> Task instructions: In the records below, turn everything from the line with "order: Boletales" down to the line with "order: Malpighiales", both included, into a numbered list with no blank lines. Leave out all other lines.

> Stored data:
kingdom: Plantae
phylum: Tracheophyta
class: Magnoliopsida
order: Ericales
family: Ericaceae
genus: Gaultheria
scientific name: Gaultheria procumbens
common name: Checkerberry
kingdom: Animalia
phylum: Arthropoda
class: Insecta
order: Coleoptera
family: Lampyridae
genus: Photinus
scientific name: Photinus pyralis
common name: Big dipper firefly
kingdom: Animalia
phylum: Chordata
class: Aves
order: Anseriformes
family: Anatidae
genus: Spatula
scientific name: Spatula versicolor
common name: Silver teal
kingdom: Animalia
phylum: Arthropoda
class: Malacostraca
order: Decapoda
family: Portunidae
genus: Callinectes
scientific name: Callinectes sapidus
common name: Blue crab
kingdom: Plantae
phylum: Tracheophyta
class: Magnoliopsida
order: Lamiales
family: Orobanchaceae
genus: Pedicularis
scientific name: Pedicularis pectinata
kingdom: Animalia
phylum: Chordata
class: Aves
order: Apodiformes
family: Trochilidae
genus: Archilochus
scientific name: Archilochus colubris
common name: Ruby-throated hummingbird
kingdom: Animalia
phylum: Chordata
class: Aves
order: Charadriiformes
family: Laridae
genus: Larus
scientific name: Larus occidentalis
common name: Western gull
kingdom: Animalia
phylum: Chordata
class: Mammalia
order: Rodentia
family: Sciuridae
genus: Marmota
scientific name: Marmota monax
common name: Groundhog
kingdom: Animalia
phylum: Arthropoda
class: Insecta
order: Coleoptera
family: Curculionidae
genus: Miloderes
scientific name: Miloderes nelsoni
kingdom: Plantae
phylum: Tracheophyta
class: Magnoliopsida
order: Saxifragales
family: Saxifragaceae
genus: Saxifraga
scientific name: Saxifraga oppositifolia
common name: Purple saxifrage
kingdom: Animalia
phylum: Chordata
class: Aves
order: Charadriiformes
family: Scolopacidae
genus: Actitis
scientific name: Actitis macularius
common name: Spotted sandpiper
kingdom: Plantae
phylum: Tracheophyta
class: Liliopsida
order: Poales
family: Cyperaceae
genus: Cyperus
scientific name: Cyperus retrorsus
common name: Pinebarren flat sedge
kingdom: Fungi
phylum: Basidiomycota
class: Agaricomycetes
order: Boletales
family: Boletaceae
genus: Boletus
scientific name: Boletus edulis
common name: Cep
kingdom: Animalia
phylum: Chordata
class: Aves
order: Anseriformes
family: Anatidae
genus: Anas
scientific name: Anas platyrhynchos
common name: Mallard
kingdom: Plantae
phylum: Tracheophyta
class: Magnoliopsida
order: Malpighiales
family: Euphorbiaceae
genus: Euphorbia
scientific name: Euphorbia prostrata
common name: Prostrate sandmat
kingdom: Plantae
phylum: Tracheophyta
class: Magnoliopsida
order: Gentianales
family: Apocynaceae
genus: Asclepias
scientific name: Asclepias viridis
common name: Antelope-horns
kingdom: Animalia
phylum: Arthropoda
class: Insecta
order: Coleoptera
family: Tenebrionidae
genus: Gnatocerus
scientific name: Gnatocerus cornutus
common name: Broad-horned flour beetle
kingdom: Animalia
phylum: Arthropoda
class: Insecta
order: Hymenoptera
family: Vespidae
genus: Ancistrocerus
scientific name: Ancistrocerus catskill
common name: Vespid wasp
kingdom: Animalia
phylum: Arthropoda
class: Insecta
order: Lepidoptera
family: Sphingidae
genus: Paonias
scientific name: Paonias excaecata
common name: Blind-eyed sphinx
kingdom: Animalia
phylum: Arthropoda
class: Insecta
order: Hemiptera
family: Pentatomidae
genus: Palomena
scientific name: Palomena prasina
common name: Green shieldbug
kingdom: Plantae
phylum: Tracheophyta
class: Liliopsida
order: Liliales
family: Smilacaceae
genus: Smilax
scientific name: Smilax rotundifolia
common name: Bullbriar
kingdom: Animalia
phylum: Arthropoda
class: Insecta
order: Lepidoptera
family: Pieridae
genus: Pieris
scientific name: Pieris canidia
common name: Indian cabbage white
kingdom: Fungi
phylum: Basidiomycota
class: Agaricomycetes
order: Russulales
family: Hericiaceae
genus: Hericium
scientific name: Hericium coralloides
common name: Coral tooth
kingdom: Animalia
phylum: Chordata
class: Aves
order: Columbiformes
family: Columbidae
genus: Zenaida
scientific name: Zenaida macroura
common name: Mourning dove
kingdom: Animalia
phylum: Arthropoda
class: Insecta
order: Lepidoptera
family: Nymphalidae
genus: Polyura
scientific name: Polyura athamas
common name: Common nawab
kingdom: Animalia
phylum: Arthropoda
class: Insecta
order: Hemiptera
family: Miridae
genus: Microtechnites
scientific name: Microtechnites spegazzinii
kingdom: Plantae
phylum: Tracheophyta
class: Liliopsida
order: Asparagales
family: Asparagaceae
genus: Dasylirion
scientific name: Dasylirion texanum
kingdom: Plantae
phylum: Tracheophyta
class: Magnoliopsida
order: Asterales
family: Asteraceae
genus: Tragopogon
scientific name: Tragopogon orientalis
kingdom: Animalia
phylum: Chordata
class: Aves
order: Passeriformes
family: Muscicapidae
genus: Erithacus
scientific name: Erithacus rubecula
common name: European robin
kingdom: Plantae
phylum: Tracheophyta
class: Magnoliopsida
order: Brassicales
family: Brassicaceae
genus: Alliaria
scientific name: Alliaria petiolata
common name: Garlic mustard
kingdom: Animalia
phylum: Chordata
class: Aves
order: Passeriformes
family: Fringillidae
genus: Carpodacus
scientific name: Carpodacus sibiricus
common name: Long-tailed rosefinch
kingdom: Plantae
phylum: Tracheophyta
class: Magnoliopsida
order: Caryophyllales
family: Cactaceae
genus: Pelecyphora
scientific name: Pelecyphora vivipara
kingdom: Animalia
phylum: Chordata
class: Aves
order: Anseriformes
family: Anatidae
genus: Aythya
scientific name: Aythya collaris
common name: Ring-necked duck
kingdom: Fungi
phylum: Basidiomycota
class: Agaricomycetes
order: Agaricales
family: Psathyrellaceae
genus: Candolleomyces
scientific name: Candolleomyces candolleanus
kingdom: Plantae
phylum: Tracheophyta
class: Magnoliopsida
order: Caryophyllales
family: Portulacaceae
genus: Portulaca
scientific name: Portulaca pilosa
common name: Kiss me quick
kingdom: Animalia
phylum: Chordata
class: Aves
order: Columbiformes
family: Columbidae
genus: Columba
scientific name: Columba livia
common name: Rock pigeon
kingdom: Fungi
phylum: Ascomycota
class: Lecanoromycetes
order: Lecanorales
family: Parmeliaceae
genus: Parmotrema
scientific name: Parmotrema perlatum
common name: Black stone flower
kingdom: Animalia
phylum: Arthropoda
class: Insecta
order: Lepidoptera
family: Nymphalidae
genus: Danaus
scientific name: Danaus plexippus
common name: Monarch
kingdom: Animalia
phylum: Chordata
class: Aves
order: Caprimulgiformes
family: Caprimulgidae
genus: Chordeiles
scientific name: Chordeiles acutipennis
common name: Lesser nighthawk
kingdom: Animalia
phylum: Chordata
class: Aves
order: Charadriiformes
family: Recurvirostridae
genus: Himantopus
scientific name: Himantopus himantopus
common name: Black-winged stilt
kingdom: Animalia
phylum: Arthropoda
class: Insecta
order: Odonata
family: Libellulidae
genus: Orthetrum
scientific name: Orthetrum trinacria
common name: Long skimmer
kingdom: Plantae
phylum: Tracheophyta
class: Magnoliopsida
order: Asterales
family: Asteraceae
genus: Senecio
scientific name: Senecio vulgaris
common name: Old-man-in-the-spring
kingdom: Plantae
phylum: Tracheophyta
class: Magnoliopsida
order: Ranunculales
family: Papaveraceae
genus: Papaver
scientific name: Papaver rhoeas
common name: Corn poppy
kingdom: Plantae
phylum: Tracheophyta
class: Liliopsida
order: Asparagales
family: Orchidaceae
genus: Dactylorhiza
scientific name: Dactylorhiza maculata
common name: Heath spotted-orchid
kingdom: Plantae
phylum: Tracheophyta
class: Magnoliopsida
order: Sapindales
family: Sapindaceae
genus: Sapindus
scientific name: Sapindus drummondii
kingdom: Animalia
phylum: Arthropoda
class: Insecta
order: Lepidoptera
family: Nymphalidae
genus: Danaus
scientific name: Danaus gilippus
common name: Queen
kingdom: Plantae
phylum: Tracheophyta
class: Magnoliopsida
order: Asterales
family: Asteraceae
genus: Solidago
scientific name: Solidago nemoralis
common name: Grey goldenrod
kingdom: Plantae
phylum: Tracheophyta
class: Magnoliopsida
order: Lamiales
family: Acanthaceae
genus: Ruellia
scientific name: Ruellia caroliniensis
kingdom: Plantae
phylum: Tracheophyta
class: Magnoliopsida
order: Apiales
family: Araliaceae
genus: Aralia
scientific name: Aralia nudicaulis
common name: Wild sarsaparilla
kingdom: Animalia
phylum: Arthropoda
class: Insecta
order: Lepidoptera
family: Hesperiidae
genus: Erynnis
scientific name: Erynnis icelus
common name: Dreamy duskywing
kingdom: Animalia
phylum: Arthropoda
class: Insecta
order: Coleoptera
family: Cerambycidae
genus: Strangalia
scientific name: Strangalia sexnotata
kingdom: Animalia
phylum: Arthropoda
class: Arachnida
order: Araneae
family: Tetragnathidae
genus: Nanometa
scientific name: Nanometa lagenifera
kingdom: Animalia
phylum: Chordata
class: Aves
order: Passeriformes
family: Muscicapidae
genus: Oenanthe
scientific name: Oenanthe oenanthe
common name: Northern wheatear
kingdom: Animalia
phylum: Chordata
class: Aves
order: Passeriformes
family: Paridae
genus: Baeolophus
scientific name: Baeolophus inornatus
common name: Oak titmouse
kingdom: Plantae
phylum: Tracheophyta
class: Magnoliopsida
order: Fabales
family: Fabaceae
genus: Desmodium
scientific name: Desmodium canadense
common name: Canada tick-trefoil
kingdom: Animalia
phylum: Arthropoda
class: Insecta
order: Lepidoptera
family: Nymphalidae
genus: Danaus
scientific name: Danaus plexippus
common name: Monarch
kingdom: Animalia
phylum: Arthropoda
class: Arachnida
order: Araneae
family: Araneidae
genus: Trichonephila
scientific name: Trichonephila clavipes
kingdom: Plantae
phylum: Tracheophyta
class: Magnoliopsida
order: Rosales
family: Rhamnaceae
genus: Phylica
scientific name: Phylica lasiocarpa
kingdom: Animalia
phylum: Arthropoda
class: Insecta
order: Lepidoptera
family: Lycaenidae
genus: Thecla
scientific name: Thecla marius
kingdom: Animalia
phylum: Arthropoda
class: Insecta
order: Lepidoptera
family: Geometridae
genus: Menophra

> Response below:
1. order: Boletales
2. family: Boletaceae
3. genus: Boletus
4. scientific name: Boletus edulis
5. common name: Cep
6. kingdom: Animalia
7. phylum: Chordata
8. class: Aves
9. order: Anseriformes
10. family: Anatidae
11. genus: Anas
12. scientific name: Anas platyrhynchos
13. common name: Mallard
14. kingdom: Plantae
15. phylum: Tracheophyta
16. class: Magnoliopsida
17. order: Malpighiales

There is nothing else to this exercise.